Top of RECORDS FOR PROCESSING

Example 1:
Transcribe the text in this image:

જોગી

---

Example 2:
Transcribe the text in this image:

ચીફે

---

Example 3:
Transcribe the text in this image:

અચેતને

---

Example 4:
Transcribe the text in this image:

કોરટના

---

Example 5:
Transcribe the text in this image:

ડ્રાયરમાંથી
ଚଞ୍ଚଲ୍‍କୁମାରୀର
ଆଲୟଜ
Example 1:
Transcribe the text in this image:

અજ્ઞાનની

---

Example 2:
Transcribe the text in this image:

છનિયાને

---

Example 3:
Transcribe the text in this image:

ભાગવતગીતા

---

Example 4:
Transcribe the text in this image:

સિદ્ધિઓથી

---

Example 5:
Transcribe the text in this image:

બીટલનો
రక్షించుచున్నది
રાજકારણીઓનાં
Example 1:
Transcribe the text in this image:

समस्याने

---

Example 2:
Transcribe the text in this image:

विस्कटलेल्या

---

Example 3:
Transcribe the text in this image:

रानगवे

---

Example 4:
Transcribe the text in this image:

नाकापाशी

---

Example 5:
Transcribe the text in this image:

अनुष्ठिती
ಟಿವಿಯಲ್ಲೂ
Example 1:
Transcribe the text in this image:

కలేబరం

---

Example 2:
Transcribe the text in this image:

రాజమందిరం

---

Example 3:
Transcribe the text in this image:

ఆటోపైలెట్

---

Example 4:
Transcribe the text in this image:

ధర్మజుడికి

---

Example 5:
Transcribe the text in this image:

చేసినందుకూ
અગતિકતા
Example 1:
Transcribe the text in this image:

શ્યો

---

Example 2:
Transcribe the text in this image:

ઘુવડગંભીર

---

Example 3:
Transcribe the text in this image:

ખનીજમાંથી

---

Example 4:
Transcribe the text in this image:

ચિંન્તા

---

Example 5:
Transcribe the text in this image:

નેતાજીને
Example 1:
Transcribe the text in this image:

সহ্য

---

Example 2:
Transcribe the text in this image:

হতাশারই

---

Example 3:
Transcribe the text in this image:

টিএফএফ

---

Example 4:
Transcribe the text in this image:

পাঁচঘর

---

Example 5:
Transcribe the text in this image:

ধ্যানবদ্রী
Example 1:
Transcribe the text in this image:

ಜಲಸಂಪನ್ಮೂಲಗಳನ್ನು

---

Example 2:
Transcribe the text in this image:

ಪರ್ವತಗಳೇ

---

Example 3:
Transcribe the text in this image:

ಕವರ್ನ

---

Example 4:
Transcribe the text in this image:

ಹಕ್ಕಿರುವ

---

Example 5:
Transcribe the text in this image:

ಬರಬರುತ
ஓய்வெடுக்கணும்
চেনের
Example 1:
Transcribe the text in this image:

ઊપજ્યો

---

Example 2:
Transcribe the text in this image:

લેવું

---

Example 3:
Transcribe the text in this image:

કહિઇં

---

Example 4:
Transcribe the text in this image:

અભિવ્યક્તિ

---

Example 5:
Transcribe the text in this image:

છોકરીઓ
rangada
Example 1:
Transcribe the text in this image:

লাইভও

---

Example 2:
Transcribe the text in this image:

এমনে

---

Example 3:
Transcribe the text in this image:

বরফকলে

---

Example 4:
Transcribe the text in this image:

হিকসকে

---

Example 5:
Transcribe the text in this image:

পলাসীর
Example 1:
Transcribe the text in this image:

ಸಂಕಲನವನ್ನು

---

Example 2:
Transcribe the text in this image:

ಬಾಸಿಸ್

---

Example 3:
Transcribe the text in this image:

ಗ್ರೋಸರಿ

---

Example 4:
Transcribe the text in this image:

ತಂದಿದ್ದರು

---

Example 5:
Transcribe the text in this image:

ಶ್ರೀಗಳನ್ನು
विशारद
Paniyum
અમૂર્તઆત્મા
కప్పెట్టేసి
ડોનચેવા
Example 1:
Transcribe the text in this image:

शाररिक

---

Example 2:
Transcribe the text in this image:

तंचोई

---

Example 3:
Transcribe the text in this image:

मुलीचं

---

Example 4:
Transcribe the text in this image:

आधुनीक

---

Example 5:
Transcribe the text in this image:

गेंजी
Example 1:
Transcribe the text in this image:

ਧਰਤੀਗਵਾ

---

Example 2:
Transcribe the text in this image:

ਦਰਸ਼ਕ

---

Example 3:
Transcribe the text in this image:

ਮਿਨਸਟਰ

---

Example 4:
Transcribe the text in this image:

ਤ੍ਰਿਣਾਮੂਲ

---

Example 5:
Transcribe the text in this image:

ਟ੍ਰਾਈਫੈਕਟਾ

Bottom of RECORDS FOR PROCESSING

-- EXERCISE DESCRIPTION --
Once you have read the entries, reproduce each one exactly.

-- EXERCISE OUTPUT --
Example 1:
Transcribe the text in this image:

જોગી

---

Example 2:
Transcribe the text in this image:

ચીફે

---

Example 3:
Transcribe the text in this image:

અચેતને

---

Example 4:
Transcribe the text in this image:

કોરટના

---

Example 5:
Transcribe the text in this image:

ડ્રાયરમાંથી
ଚଞ୍ଚଲ୍‍କୁମାରୀର
ଆଲୟଜ
Example 1:
Transcribe the text in this image:

અજ્ઞાનની

---

Example 2:
Transcribe the text in this image:

છનિયાને

---

Example 3:
Transcribe the text in this image:

ભાગવતગીતા

---

Example 4:
Transcribe the text in this image:

સિદ્ધિઓથી

---

Example 5:
Transcribe the text in this image:

બીટલનો
రక్షించుచున్నది
રાજકારણીઓનાં
Example 1:
Transcribe the text in this image:

समस्याने

---

Example 2:
Transcribe the text in this image:

विस्कटलेल्या

---

Example 3:
Transcribe the text in this image:

रानगवे

---

Example 4:
Transcribe the text in this image:

नाकापाशी

---

Example 5:
Transcribe the text in this image:

अनुष्ठिती
ಟಿವಿಯಲ್ಲೂ
Example 1:
Transcribe the text in this image:

కలేబరం

---

Example 2:
Transcribe the text in this image:

రాజమందిరం

---

Example 3:
Transcribe the text in this image:

ఆటోపైలెట్

---

Example 4:
Transcribe the text in this image:

ధర్మజుడికి

---

Example 5:
Transcribe the text in this image:

చేసినందుకూ
અગતિકતા
Example 1:
Transcribe the text in this image:

શ્યો

---

Example 2:
Transcribe the text in this image:

ઘુવડગંભીર

---

Example 3:
Transcribe the text in this image:

ખનીજમાંથી

---

Example 4:
Transcribe the text in this image:

ચિંન્તા

---

Example 5:
Transcribe the text in this image:

નેતાજીને
Example 1:
Transcribe the text in this image:

সহ্য

---

Example 2:
Transcribe the text in this image:

হতাশারই

---

Example 3:
Transcribe the text in this image:

টিএফএফ

---

Example 4:
Transcribe the text in this image:

পাঁচঘর

---

Example 5:
Transcribe the text in this image:

ধ্যানবদ্রী
Example 1:
Transcribe the text in this image:

ಜಲಸಂಪನ್ಮೂಲಗಳನ್ನು

---

Example 2:
Transcribe the text in this image:

ಪರ್ವತಗಳೇ

---

Example 3:
Transcribe the text in this image:

ಕವರ್ನ

---

Example 4:
Transcribe the text in this image:

ಹಕ್ಕಿರುವ

---

Example 5:
Transcribe the text in this image:

ಬರಬರುತ
ஓய்வெடுக்கணும்
চেনের
Example 1:
Transcribe the text in this image:

ઊપજ્યો

---

Example 2:
Transcribe the text in this image:

લેવું

---

Example 3:
Transcribe the text in this image:

કહિઇં

---

Example 4:
Transcribe the text in this image:

અભિવ્યક્તિ

---

Example 5:
Transcribe the text in this image:

છોકરીઓ
rangada
Example 1:
Transcribe the text in this image:

লাইভও

---

Example 2:
Transcribe the text in this image:

এমনে

---

Example 3:
Transcribe the text in this image:

বরফকলে

---

Example 4:
Transcribe the text in this image:

হিকসকে

---

Example 5:
Transcribe the text in this image:

পলাসীর
Example 1:
Transcribe the text in this image:

ಸಂಕಲನವನ್ನು

---

Example 2:
Transcribe the text in this image:

ಬಾಸಿಸ್

---

Example 3:
Transcribe the text in this image:

ಗ್ರೋಸರಿ

---

Example 4:
Transcribe the text in this image:

ತಂದಿದ್ದರು

---

Example 5:
Transcribe the text in this image:

ಶ್ರೀಗಳನ್ನು
विशारद
Paniyum
અમૂર્તઆત્મા
కప్పెట్టేసి
ડોનચેવા
Example 1:
Transcribe the text in this image:

शाररिक

---

Example 2:
Transcribe the text in this image:

तंचोई

---

Example 3:
Transcribe the text in this image:

मुलीचं

---

Example 4:
Transcribe the text in this image:

आधुनीक

---

Example 5:
Transcribe the text in this image:

गेंजी
Example 1:
Transcribe the text in this image:

ਧਰਤੀਗਵਾ

---

Example 2:
Transcribe the text in this image:

ਦਰਸ਼ਕ

---

Example 3:
Transcribe the text in this image:

ਮਿਨਸਟਰ

---

Example 4:
Transcribe the text in this image:

ਤ੍ਰਿਣਾਮੂਲ

---

Example 5:
Transcribe the text in this image:

ਟ੍ਰਾਈਫੈਕਟਾ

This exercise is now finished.